[[ Extract, beginning ]]

Unique global network of integrated studios: Prime Focus has
offices across 3 continents in all time zones. Its 15 facilities, over
4,500 staff, 24x7, 365-day work schedule give it major time and
cost benefits. This unique platform offers all services under one
roof – right from pre-production to distribution for clients across
the film, broadcast and commercials space worldwide.
Well-positioned to capitalize on its 3D and VFX capabilities:
The increasing use of visual effects (VFX) and 3D in movies opens
huge market potential for Prime Focus. It has built a ‘state-of-theart’
facility at Royal Palms, Mumbai, and Chandigarh with 3,000+
seats to convert existing 2D films to stereoscopic 3D format. It is
the first company worldwide to successfully complete an entire
movie, Clash of the Titans from 2D to 3D in a record 8 weeks
simultaneously across 7 facilities worldwide.

[[ Extract, end ]]
[[ Supplied material, beginning ]]

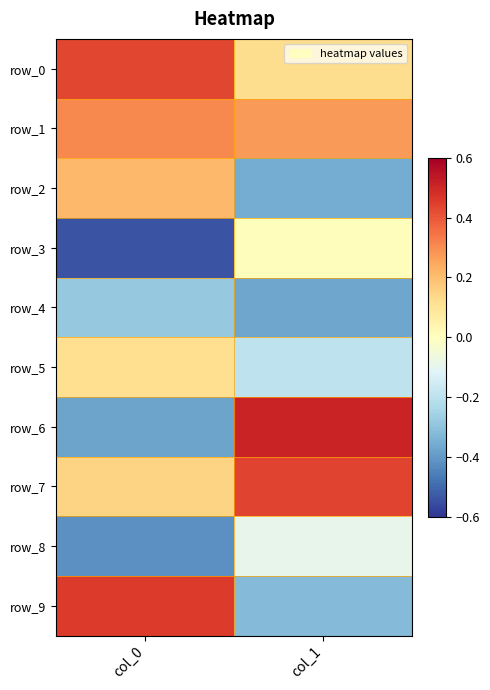

Rank the categories by row_4 value from lowest to highest.

col_1, col_0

[[ Supplied material, end ]]

__Task requirements__:
1) List the industries whose clients the Prime Focus text says the company serves.
2) Resume the Prime Focus text from the point where it ends.
The data has no connection to the Prime Focus text.

__Task-by-task answers__:
1) Film, broadcast, and commercials.

2)
Technological leadership makes it strategic partner for
content owners: Given its highly differentiated offering and high
execution track record the company has been able to garner
some of the most important projects from studios. It is focusing
on widening and deepening studio partnerships across 2D to 3D
conversion and VFX along with making the relationships global.
Its customers include Hollywood studios such as Warner Bros.,
Lucasfilm, DreamWorks Animation, Paramount, Twentieth
Century Fox, Walt Disney, Summit Entertainment, Relativity
Media and Sony.
Strong visibility on financials: We expect revenues to grow at a
CAGR of 30.7% to Rs11.2bn over FY11-14E on the back of strong
growth in 2D-to-3D conversion. Operating margins are set to
expand from 29.6% in FY12E to 33.6% in FY14E on the back of
increase in outsourcing to India. Profitability of the company will
grow at a CAGR of 28.7% to Rs1771mn over FY11-14E led by
strong topline growth and margin expansion.
Valuations: The stock is currently trading at 5.7x and 4.2x FY13E
and FY14E EPS of Rs8.76 and Rs11.89 respectively. Prime Focus
trades at a significant discount to its Indian M&E peers even
though it has higher revenue growth, high RoE, higher margins
and leadership in domestic operations along with strong global
presence. We value Prime Focus at 8x FY14E EPS of Rs11.89 and
arrive at a target price of Rs95, 86% upside from current levels.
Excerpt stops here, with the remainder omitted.